Гитель раскладывала ее по маленьким керамическим баночкам и выносила на холод в кладовую, где стояли соленые огурцы и висел лук. Благодаря ее бережливости крема хватало до следующего визита. Скромные попечения Гитель о красоте изменят течение жизни ее старшей дочери. Перед отъездом Елены в Австралию мать вручит ей двенадцать баночек с кремом, которые, как волшебные талисманы, должны ее защищать.
Чудо материнской интуиции.
Старшинство Елены среди сестер, безусловно, сыграло большую роль в формировании ее личности. “Мне очень рано пришлось помогать матери справляться с непослушными малютками. Быть старшей из восьми сестер – значит научиться управлять”, – рассказывала она. Это вполне подходило властной Елене. При очень женственной внешности в ней было много мужского. Изящный, грациозный бульдозер.
Повелевать и очаровывать. В этих двух словах вся Елена. С двенадцати лет она отвечает за хозяйственные покупки. Становится “главным интендантом”, закупает продукты и белье с внезапно обнаружившимся у нее пристрастием к самому лучшему и самому добротному. Нет сомнения, что ее организаторский талант развился благодаря этим детским обязанностям. “Мне приходилось быть заступницей и посредницей между младшими сестрами и родителями. Разве не лучшая подготовка к отношениям в дальнейшем со служащими?” – вспоминала она. Но у Елены были и другие домашние обязанности, до которых не доходили руки у единственной в их доме служанки. Елена стелила постели, ставила греть воду, ходила за дровами для печки, помогала младшим умываться и причесываться, мирила их, когда они ссорились.
– Shat, shat, замолчите! Папа вас накажет! А если не накажет, обещаю, что накажу я!
Она накрывала на стол, убирала со стола, расставляла посуду, отдельно для молочного, отдельно для мясного, принимала участие в приготовлениях к субботе и к праздникам, которые следовали один за другим: Рош а-Шана, Йом-Киппур, Ханука, Песах, Суккот, Пурим, Шавуот. Достать скатерти, погладить их, почистить приборы, зажечь свечи, разложить молитвенные свитки, приглядеть за обедом на кухне – там варится куриный бульон с клецками, готовится фаршированная рыба, вымесить с мамой тесто для хал. Девочки должны стать хорошими хозяйками, все уметь делать по дому – ничего другого не хочет для них Гитель. Мало получить себе мужа, надо уметь удержать его.

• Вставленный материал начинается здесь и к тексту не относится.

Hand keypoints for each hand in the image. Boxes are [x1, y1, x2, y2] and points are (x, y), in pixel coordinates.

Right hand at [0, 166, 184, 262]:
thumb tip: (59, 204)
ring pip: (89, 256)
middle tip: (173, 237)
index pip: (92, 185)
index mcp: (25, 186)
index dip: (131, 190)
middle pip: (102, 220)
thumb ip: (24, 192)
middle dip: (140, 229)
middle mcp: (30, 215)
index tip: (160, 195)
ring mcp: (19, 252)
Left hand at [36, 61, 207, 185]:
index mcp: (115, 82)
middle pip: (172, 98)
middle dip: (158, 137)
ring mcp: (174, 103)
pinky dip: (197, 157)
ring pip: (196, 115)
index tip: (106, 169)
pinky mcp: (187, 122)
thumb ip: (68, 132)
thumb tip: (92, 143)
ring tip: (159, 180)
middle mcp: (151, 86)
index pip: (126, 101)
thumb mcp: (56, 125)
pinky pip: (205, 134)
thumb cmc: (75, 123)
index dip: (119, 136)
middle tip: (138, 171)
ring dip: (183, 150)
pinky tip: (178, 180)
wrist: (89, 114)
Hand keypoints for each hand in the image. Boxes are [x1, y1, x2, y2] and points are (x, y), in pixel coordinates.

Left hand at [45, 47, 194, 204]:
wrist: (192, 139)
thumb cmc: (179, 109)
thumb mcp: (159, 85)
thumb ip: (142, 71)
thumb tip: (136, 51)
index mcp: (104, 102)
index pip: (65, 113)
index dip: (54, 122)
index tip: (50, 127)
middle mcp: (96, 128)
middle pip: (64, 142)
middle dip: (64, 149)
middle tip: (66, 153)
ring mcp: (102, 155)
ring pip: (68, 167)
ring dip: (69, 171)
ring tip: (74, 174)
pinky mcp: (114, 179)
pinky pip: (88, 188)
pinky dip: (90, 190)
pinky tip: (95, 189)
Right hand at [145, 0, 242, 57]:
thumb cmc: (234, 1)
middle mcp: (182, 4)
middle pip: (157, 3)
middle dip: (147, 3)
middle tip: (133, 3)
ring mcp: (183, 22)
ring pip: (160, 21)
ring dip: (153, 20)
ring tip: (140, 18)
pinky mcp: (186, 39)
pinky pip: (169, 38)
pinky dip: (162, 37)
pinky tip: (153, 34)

Елена хочет совсем другого, она терпеть не может хлопоты по хозяйству. Подростком она сбегает к отцу в лавку, спасаясь от домашних работ, которыми нагружает ее мать. После того как ее забирают из школы, она встает за прилавок. Елена с удовольствием продолжила бы учиться, но выбора у нее нет.

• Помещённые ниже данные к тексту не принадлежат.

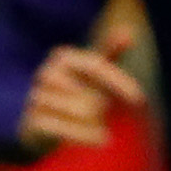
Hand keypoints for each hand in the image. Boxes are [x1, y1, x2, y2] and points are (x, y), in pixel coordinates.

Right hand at [18, 43, 146, 151]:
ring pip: (77, 111)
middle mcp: (46, 73)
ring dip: (94, 122)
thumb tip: (129, 31)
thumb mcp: (93, 72)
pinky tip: (101, 139)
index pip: (95, 64)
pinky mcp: (31, 120)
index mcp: (63, 58)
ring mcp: (36, 97)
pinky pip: (61, 127)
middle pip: (87, 90)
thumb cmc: (74, 92)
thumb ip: (110, 52)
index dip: (117, 81)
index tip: (139, 99)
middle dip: (101, 104)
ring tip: (98, 125)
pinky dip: (84, 135)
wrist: (41, 123)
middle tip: (105, 111)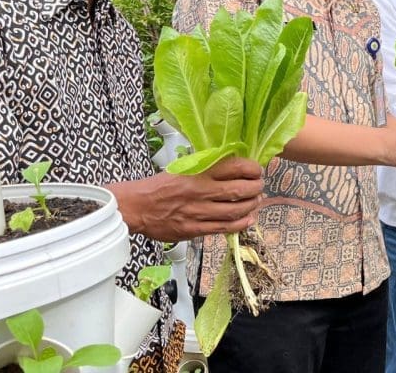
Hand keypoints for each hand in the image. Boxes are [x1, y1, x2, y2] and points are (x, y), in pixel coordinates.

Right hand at [111, 156, 263, 241]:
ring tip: (256, 201)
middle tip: (260, 186)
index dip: (251, 168)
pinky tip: (248, 220)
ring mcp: (197, 212)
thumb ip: (204, 168)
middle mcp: (200, 192)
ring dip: (251, 206)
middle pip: (239, 190)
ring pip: (234, 210)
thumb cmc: (158, 186)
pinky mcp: (194, 229)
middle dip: (256, 188)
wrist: (134, 207)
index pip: (233, 167)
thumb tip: (231, 166)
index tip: (257, 170)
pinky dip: (240, 224)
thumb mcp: (181, 169)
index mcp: (196, 173)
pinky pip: (223, 228)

Впрочем, она любит работать в магазине. С покупателями ладит лучше отца, быстрее считает, знает товары на складе до последней мелочи, разбирается с заказами, счетами, долгами, поручительствами. Герцелю ближе священные книги, чем торговля, он ценит энергию и сметку старшей дочери, но ее властность его угнетает. Хорошо бы выдать ее поскорее замуж, но где взять приданое? Герцель не сумел отложить ни гроша для Елены. И для остальных дочерей тоже. Он тяжело вздыхает, думая об этом. И снова погружается в чтение священных книг, полагаясь на волю Всевышнего, который их не оставит.